TEXT SECTION -
******
# Freshwater Boats in Bay



## minkmaster (Apr 5, 2008)

I have a Skeeter bass boat and have never had it anything but freshwater. Yet the engine is a Suzuki 4 stroke Marine motor and it is made for salt or fresh. What problems would I face if I used my bass boat in the bays and has anyone ever done it.



Some guys say if you flush the systems after use it wouldn't hurt to use in the bays but I am not so sure.



Any noted experience would be helpful...


----------



## fisheye48 (Sep 28, 2007)

i know of a few guys who fish the bays in bass boats...just wash everything good, they arent really built with saltwater in mind so things rust and corrode a little faster on them


----------



## FOODDUDE (Oct 3, 2007)

What is your trailer made of , steal dosen't last longin salt water .


----------



## minkmaster (Apr 5, 2008)

I live in Missouri so it would only be occasional use like when we are on vacation for a week here and there.


----------



## FishAddict (Feb 2, 2009)

Once that trailer gets in salt water, you won't stop the rust. Rent a boat or charter one.


----------



## captken (Feb 24, 2008)

The trailer takes the worst beating. Even though I have a galvanized marine trailer, I back my boat and trailer down into a lake to flush motor and trailer after each use.


----------



## minkmaster (Apr 5, 2008)

Is there any type of protective coating you can get them sprayed with??? My boat is fiberglass so I wouldn't think you would have to worry about that but that bedliner coating. I wonder if that would keep out the trouble.


----------



## MULLET HUNTER (Oct 3, 2007)

just a thought.....back in the day i cracked the topcap of a blazer vlx150 crossing garcon point in a bass tournament.... don't get in a hurry and be carefull the bay can rock and roll at times.


----------



## Dragnfly (Jan 25, 2008)

Salt will screw your carpeting up as well as all the parts (screws, nuts, bolts, hinges ect.)not made for the additional wear and tear from salt water. It will "age" your boat much faster. Its not going to matter how much you wash it after each tripIf you want to keep the resale value up or are planing to keep it awhile in good working order, I'd keep it in fresh. I gave up my bass boat for a flats/bay boat. You can use it in both. Only thing is you dont have all the amenities a bass boat offers. In fact several bass boat manufactures make dual water boats. I think Ranger or Tritonmakes one with removable carpeting, dont know how well that would work. The low profile wont be fun in 2'-3' chop. Of course there are alot of folks that do it. Just a matter if its worth it to you.


----------



## Gulf Coast Outfitters (Oct 8, 2007)

I did it for two seasons in my bass boat, didnt mind the extra work to keep it clean. Wash it as soon as you get home, flush the motor. And buy some anti corrosion agent and spray it on everything thats metal in the boat. The trailer took the biggest beating, but just a few rust spots, more anti corrosion spray..... I had fun, picked my days to go out, even caught some kingfish in it a few miles off shore on a calm day. 



I did eventually sell the boat and conformed to a real fishing rig, now have a proline walk around.


----------



## born2fizh (Feb 6, 2008)
******
SUPPLIED DATA -
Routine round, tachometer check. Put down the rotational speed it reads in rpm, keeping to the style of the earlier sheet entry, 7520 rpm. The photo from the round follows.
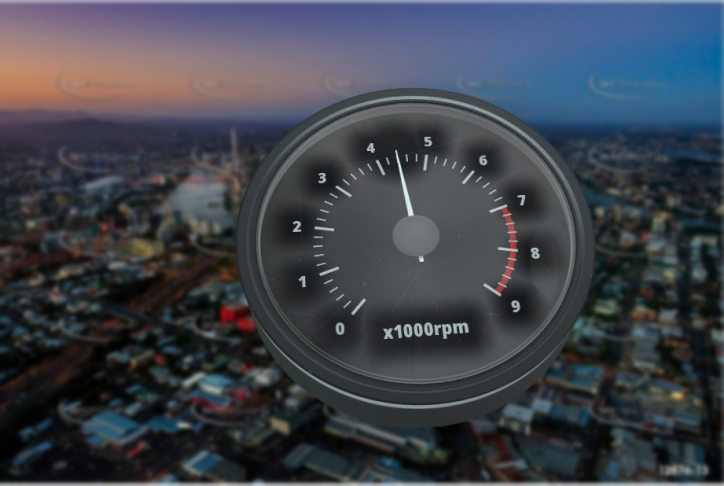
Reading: 4400 rpm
******
REQUEST A - From the thread on bass boats in the bay, list every boat part that Dragnfly's post names as harmed by salt.
REQUEST B - In the thread on bass boats in the bay, why does Dragnfly recommend keeping the boat in fresh water for an owner who wants to hold its resale value or keep it in good working order? Answer in one to three sentences.

TASK SOLUTION A - Carpeting, screws, nuts, bolts, and hinges.

TASK SOLUTION B - Salt damages the carpeting and the parts that are not made for the added wear and tear of salt water, which makes the boat "age" much faster. Washing it after each trip will not prevent this.